CB is the bulk capacitor of the diode bridge. At 25V, CB should be at least 10 µF.

V is the Kelvin connection voltmeter.

A is a series ammeter.

RL is the relative load.

The diode bridge should consist of a full bridge or synchronous half bridge Schottky diodes with a low side n-type MOSFET and a high side Schottky. There are three test procedures for the analysis:

1. Provide 19V AC signal to LP, starting at 200kHz.

2. Measure the resulting rectified voltage from no load to the expected full load range.

3. Reduce the frequency and repeat the first two steps until the frequency drops to 110kHz.

Figure 11 shows an example of a load line analysis. The figure shows that different load and rectifier conditions produce different operating frequencies. For example, at 1A, the dynamic rectifier target is 5.15V. Therefore, the operating frequency is between 150kHz and 160kHz, which is an acceptable operating point. If the operating point is outside the 110 to 205 kHz frequency range specified by the WPC, the system will not converge and will become unstable.

Figure 11 Example load line analysis results

Transient response

When performing transient analysis, there are two important points, as shown in Figure 11: (1) the rectifier voltage at the resonant frequency (175kHz); and (2) the rectifier voltage drop from no load to full load at a constant operating point.

In this case, the resonant voltage is ~5 V, which is higher than the VUVLO of the chip. Therefore, the startup of the Qi standard system is guaranteed. If the voltage is close to or lower than VUVLO at this frequency, the startup may not be possible.

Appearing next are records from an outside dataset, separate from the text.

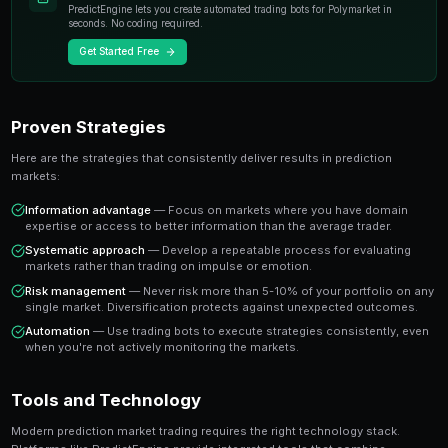
individual experts. When you trade on a prediction mar
essentially buying or selling shares in the probability
A share priced at 65 cents represents a 65% implied pr
believe the true probability is higher, buying represen
value trade. This is the foundation of profitable predic
Key Insight
The most successful prediction market traders focus on findi
rather than trying to predict every outcome. It's about probabi
prophecy.
Ready to Start Trading?
PredictEngine lets you create automated trading bots 
seconds. No coding required.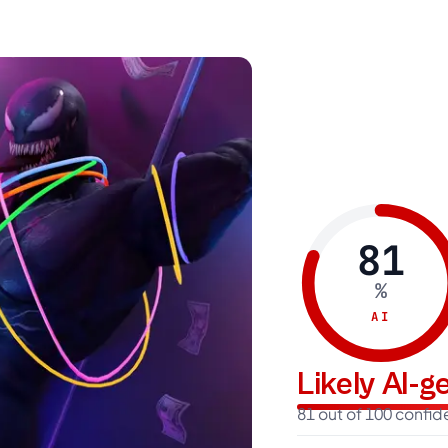
81
%
AI
Likely AI-
81 out of 100 confi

If the maximum load step is 1A, then the voltage drop in this example is ~1 V at 6V for the 140-kHz load line case in Figure 11. To analyze this voltage drop, a 140-kHz load line with a 7V startup at no load is required to achieve the expected maximum load current requirement. The voltage drop is the difference between the voltages across the load line. The acceptable full load voltage at the selected operating frequency should be above 5V. If it is below 5V, the power supply output will also drop to this level. This transient response analysis is necessary due to the slow feedback response of the Qi standard system. This analysis simulates the transient characteristics that may occur when the system is not regulating the resonant transformer operating point.

Note that the coupling between the primary and secondary coils will be worse with misalignment of the Rx coils. Therefore, we recommend that the load line be analyzed multiple times with various misalignments to determine if the Rx will break down in planar space.

in conclusion

This article shows that we can use traditional transformer basic principles to simplify the design of Tx coils for wireless charging systems. However, the universality and characteristics of mobile devices also bring some unique changes to the standard magnetic design methods. Carefully reading and understanding the coil design content we introduced above can increase your chances of success on the first try. Some evaluation methods we introduced can allow you to specify and describe a custom Rx coil in a very organized way.